There is still an ISIS dimension to this rationale, in that the group, while it had its mini-state, gained some revenue from the exploitation of oilfields under its control. But to do that it needed the mini-state. Any scenario in which ISIS once again exploits, rather than just damages, Syrian oilfields presupposes re-establishment of its territorial caliphate, which means the world would once again be facing a bigger and more general anti-ISIS task. In its current status as an insurgent movement and terrorist group rather than a mini-state, ISIS is in no position to exploit the oil, except perhaps in an extremely small way, in the manner of Nigerian banditry, by surreptitiously tapping into a pipeline.
This leaves open the question of what the Trump administration intends to do with the oil that it has “secured” through military occupation. That, in turn, raises disturbing questions of whether the United States is engaging, contrary to international law, in wartime pillaging of Syria’s oil.
But there is another disturbing implication that deserves attention especially because of how big a deal Trump is attempting to make of the blows against ISIS and how they supposedly have made the world “much safer”. From a counterterrorist perspective, taking possession of oil resources is one of the worst possible rationales for justifying a U.S. military presence in a foreign country. And in his Sunday morning performance, Trump couched the subject in one of the worst possible ways.
A prominent and longstanding theme in the ideology and propaganda of terrorist groups rooted in the Arab Muslim world—including al-Qaeda and ISIS—is that the United States and the West are out to plunder the resources of Muslims. Such groups violently oppose U.S. troops in Muslim countries partly because they are seen as furthering the plundering mission. Osama bin Laden repeatedly returned to this theme. In a 2004 audio recording, for example, bin Laden stated that "the biggest reason for our enemies’ control over our lands is to steal our oil." Bin Laden’s successor, Ayman al-Zawahiri, in a 2005 video called on his followers to "focus their attacks on the stolen oil of the Muslims…This is the greatest theft in the history of humanity. The enemies of Islam are consuming this vital resource with unparalleled greed.” The terrorists’ focus on oil has raised concerns about terrorist attacks on oil facilities, but the idea of stealing resources that rightfully belong to Muslims has motivated attacks on the United States wherever such attacks can be staged.

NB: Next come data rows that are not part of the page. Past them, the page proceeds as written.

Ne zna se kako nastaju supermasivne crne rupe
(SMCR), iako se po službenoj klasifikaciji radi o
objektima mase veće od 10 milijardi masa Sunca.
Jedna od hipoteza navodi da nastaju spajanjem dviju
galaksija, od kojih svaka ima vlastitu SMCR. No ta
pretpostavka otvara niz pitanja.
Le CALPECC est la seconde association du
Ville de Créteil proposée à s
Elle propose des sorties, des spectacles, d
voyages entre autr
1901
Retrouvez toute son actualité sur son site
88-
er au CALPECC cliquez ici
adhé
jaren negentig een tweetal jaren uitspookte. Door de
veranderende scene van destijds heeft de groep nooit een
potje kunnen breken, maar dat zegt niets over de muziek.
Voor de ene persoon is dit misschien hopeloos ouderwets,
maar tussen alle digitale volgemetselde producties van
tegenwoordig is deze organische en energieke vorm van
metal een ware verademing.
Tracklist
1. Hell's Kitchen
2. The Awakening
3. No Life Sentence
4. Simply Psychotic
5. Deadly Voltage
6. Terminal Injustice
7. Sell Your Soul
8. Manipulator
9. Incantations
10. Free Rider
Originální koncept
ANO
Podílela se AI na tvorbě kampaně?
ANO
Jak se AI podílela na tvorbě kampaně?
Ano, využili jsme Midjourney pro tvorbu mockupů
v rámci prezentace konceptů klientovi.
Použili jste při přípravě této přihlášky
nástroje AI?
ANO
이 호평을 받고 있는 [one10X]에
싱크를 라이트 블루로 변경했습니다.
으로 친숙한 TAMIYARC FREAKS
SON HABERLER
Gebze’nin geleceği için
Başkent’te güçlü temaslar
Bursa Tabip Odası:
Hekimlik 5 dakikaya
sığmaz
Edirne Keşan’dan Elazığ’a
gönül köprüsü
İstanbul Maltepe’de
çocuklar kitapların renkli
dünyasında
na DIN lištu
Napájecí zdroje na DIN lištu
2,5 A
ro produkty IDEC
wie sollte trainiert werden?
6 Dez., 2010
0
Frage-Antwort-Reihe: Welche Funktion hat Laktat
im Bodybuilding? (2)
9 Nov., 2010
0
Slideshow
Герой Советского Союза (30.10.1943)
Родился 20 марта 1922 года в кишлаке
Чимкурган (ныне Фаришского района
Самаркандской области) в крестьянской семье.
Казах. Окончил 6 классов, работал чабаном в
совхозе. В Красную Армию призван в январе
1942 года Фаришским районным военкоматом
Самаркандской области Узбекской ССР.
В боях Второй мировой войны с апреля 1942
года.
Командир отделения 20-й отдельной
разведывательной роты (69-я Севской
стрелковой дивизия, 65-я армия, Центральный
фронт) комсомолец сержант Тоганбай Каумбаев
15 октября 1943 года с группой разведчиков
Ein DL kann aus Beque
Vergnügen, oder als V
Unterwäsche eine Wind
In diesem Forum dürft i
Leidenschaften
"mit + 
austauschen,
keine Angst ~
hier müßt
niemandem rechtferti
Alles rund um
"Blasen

Trump’s Sunday appearance before the press played right into this theme. Referring back to the Iraq War, Trump described as his own view at the time that if the United States was going into Iraq, it should “keep the oil.” As for Syria’s oil, he said it can help the Kurds but “it can help us because we should be able to take some also. And what I intend to do, perhaps, is make a deal with an Exxon Mobil or one of our great companies to go in there and do it properly.” A propagandist for ISIS or al-Qaeda would hardly have written the script differently.
Even if there were any ISIS fighters who turn away from their cause in response to Trump’s probably embellished account of a “screaming, crying, whimpering” al-Baghdadi, there surely are many more who are energized by the evidence confirming what their leaders have always told them about U.S. plundering of Muslim resources. Trump’s priority, however, was not in speaking to them but instead, as always, to his political base.
Paul R. Pillar is Nonresident Senior Fellow at the Center for Security Studies at Georgetown University and Nonresident Senior Fellow in Foreign Policy at the Brookings Institution. He is a contributing editor to The National Interest.